リニューアルしてから行けてなかった、近所にある映画館。本屋さんも映画館も徒歩圏内にある、って、なんて幸せなことなんだろう。なかなかこの街から引っ越せない理由のひとつ。

ずっと楽しみにしていた作品だった。前情報はあまり入れず、この監督だから観たいというのがすべてだった。

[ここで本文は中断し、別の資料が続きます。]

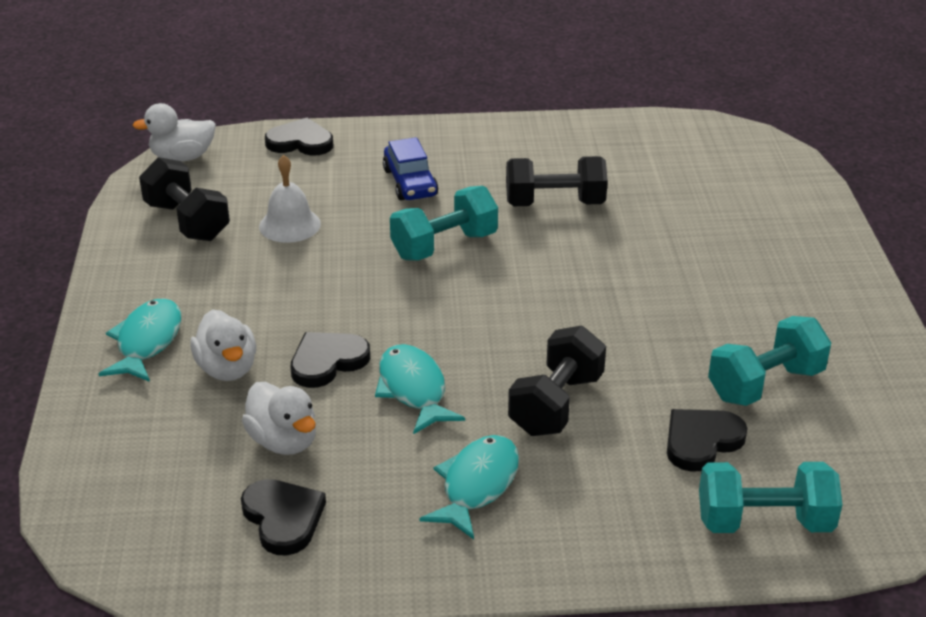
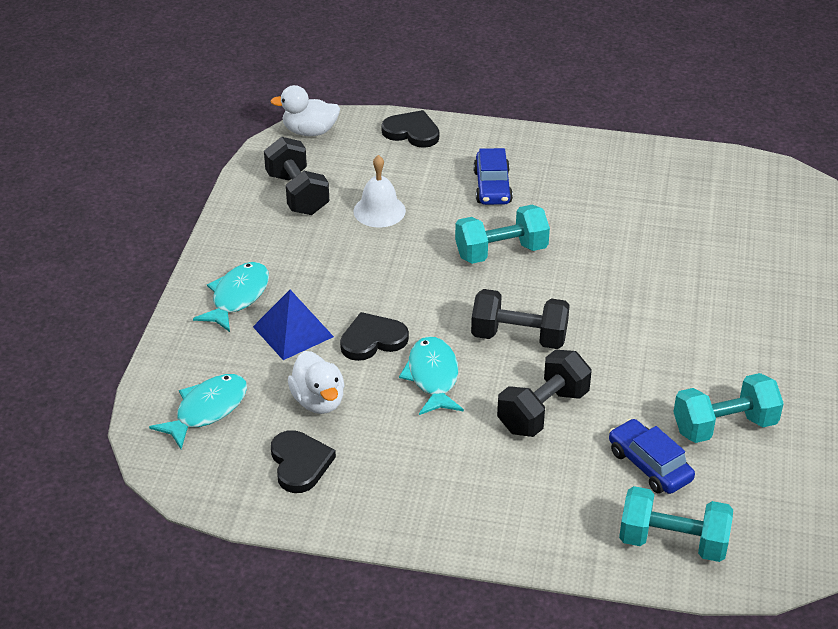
camera: 15 degrees right, 5 degrees up
(227, 369) = (293, 331): white duck -> blue pyramid
(477, 485) = (455, 466): turquoise fish -> turquoise fish (207, 410)
(555, 203) = (609, 227): black dumbbell -> black dumbbell (519, 337)
(701, 441) = (649, 465): black heart -> blue car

音楽が素晴らしかった。でも、冒頭からちょっと不穏な空気(わたしの中で)。とても素敵だと思うシーンもあった。ぐっとくる場面も。でも、最後まで観て、わたしはこの作品を好きになれなかった。
そして、じつはなんとなく感じていたこと。この監督と、合わないかもしれない。

教えてくれたのは、もう10年以上前、ネットで知り合った映画好きな男の子だった。彼はわたしに、ウェス・アンダーソンやジム・ジャームッシュ、黒沢清、瀬田なつき、等々、たくさんの監督や作品を教えてくれた。今回観た作品の監督もそのひとり。彼がすすめてくれるものは本当にどれも面白くて、毎週のように映画館に通った。
そして単純なわたしは、彼に恋をした。昔から「自分の知らないことを教えてくれる」人に弱くて、恋愛耐性がないので惚れっぽい。すぐに「彼が好きなものが好き」になっていった。
そんなつまらないわたしを彼が好きになるわけもなくあっさり失恋したけれど、彼が教えてくれた映画の楽しみ方は今もわたしのなかで生きていて、とても感謝している。

それから、「彼が好きだと言った作品」から、「わたしが好きな作品」に上書きしていった。あの頃よりもっと好きになった作品もあれば、これはそうでもないかも、っていうものもあった。もちろん、誰にすすめられたわけでもなく、好きになった作品もたくさんある。その分、好きじゃない、苦手かも、と思う作品も。

映画館を出て、今観た作品についてひとりで考えを巡らせた。あの監督っぽいといえばそうだな、でもそういうところがじつはわたしは好きじゃないんだ。
そういえば彼のことを思い出したのも久しぶりだった。あの頃、彼が好きだと言ったものに、わたしは一度も否定的なことを言わなかったと思う。

この作品を観て、彼はなんと言うだろうか。彼がなんと言おうとわたしの感想は変わらないけれど。

今はただ、そういう自分でいられることを、誇らしく思う。